Remarkably, Bannon’s three co-defendants — who stand accused of the same crimes — were not pardoned by Trump.
Beyond Bannon, a high-profile individual on the clemency list was Elliott Broidy, a deep-pocketed former Republican National Committee Finance chairman, who was indicted in October on charges that he illegally lobbied the Trump administration to drop a major U.S. fraud case against a wealthy Malaysian businessman.
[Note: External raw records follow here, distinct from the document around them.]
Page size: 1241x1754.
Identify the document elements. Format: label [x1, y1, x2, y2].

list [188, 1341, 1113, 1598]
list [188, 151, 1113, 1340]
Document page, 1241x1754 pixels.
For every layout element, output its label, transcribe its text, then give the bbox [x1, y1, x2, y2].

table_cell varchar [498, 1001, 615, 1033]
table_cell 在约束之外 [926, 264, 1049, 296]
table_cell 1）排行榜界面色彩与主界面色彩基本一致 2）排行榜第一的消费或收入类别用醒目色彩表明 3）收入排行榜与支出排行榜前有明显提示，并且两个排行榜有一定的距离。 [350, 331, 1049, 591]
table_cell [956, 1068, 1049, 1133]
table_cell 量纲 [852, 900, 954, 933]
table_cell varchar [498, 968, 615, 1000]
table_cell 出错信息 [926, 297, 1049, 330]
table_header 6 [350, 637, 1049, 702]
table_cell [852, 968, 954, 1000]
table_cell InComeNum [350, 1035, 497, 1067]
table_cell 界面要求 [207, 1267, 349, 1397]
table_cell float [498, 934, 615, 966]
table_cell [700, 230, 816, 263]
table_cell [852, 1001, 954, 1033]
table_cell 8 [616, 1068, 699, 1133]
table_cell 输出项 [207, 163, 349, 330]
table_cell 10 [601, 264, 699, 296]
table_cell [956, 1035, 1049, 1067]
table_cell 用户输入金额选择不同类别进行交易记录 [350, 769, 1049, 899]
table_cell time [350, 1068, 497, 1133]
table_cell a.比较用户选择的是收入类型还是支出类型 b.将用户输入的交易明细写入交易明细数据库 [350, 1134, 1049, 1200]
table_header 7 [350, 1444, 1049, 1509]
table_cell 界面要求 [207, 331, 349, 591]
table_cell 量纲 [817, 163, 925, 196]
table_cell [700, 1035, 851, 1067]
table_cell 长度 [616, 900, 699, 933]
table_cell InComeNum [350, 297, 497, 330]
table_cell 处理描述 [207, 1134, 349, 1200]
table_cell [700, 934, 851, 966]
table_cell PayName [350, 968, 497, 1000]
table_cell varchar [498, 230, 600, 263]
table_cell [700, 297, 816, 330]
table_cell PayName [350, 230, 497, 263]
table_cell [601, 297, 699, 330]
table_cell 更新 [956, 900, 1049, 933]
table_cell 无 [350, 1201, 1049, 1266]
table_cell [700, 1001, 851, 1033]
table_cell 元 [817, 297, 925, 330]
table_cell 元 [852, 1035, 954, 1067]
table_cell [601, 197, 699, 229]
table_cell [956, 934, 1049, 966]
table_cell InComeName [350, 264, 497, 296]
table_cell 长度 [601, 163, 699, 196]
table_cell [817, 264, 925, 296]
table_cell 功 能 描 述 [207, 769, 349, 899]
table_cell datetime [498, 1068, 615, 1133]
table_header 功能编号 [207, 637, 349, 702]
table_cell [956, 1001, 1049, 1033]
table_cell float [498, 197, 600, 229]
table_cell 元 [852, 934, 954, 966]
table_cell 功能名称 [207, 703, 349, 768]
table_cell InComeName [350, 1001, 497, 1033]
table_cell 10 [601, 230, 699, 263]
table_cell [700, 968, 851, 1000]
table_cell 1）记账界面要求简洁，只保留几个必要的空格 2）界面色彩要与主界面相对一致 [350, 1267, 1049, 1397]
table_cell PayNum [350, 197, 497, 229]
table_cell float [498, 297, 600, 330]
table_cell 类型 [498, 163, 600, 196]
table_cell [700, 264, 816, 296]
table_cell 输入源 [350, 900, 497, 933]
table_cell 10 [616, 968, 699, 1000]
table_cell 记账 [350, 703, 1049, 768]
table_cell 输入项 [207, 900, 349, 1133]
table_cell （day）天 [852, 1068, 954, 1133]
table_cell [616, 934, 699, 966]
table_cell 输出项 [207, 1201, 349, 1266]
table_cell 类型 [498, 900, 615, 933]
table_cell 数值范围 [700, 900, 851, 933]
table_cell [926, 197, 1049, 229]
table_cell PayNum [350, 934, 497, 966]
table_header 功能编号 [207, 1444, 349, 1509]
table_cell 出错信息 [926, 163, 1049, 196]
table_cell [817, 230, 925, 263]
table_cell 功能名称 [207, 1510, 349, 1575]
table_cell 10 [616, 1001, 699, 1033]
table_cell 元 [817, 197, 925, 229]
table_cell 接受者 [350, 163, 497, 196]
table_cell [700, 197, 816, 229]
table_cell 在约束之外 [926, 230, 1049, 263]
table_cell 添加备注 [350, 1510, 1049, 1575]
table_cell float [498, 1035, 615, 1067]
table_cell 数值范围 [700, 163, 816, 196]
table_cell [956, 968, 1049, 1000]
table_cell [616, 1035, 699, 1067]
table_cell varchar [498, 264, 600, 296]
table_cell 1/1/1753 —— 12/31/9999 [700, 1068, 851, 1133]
Broidy pleaded guilty late last year, but Trump’s pardon squashes the conviction.
Broidy, who has raised millions of dollars for Trump and other Republicans, did not immediately react to his pardon, and neither did Bannon.
Trump also didn’t explain his pardon of Broidy, only saying the GOP donor “is well known for his numerous philanthropic efforts, including on behalf of law enforcement.”
Lil Wayne and Kodak Black, a couple of Trump-supporting rappers charged with gun crimes, also received pardons, as did former Detroit Mayor Kwame Kilpatrick, a Democrat, who’s in federal prison serving a 28-year sentence for a laundry-list of corruption crimes, including racketeering, bribery, extortion and fraud.
Another Trump associate on the list was Ken Kurson, a close friend to Jared Kushner, who was charged with cyberstalking last fall as part of a messy divorce from his wife. “This investigation only began because Mr. Kurson was nominated to a role within the Trump administration,” Trump claimed in a statement.
Many of the pardons and sentence commutations covered relatively unknown individuals in prison for drug and fraud crimes. Two former Republican members of Congress, Randall Cunningham and Robert Cannon Hayes, received pardons for corruption and perjury crimes.
Notably absent from the list of clemency acts was anyone named Trump.
Since losing the Nov. 3 election, Trump has repeatedly conferred with advisers about the possibility of preemptively pardoning three of his adult children and even himself amid concern that they could face a variety of legal jeopardy once he loses his presidential immunity.
But Trump’s interest in keeping the pardons in the family apparently fizzled after the deadly Jan. 6 attack on the U.S. Capitol, with advisers warning him that attempts at self-clemency would amount to an admission that he incited the riot with his inflammatory attempts to overturn Biden’s election.
Still, Trump technically has until noon Wednesday to issue more pardons if he wants, and the soon-to-be ex-president is known to be unpredictable.
Also not on the list was Rudy Giuliani, Trump’s personal attorney.
Giuliani, who has not been charged with any crimes but faces scrutiny from federal prosecutors over his business dealings in Ukraine, said before the late-night announcement that he had told Trump to not give him a pardon.
“I told him I don’t want or need one,” Giuliani told the Daily News in a text message.
The Bannon pardon may rub some in Trump’s family the wrong way.
After getting booted from the White House, the right-wing politico lambasted Donald Trump, Jr., as “treasonous” for meeting with a Russian lawyer during the 2016 campaign and called Ivanka Trump “dumb as a brick.” The fiery criticism of Trump’s kids prompted the president to issue a statement saying his former right-hand man had “lost his mind.”
Late last year, Trump issued a number of other controversial pardons for crimes committed by his ex-campaign manager Paul Manafort, ex-national security adviser Michael Flynn, ex-adviser George Papadopoulos, longtime confidante Roger Stone and Charles Kushner, the father of his son-in-law, Jared Kushner.
The plan was initially to keep the pardons rolling on a weekly basis thereafter, according to reports, but Trump put the spree on pause after inciting his supporters to storm the Capitol on Jan. 6, leading Congress to impeach him for an unprecedented second time.
Noah Bookbinder, a former federal corruption prosecutor who now leads the Citizens for Responsibility and Ethics in Washington, was aghast at Trump’s last-minute pardons and drew an unflattering parallel to President Richard Nixon.
”Even Nixon didn’t pardon his cronies on the way out,” Bookbinder said. “Amazingly, in his final 24 hours in office, Donald Trump found one more way to fail to live up to the ethical standard of Richard Nixon.”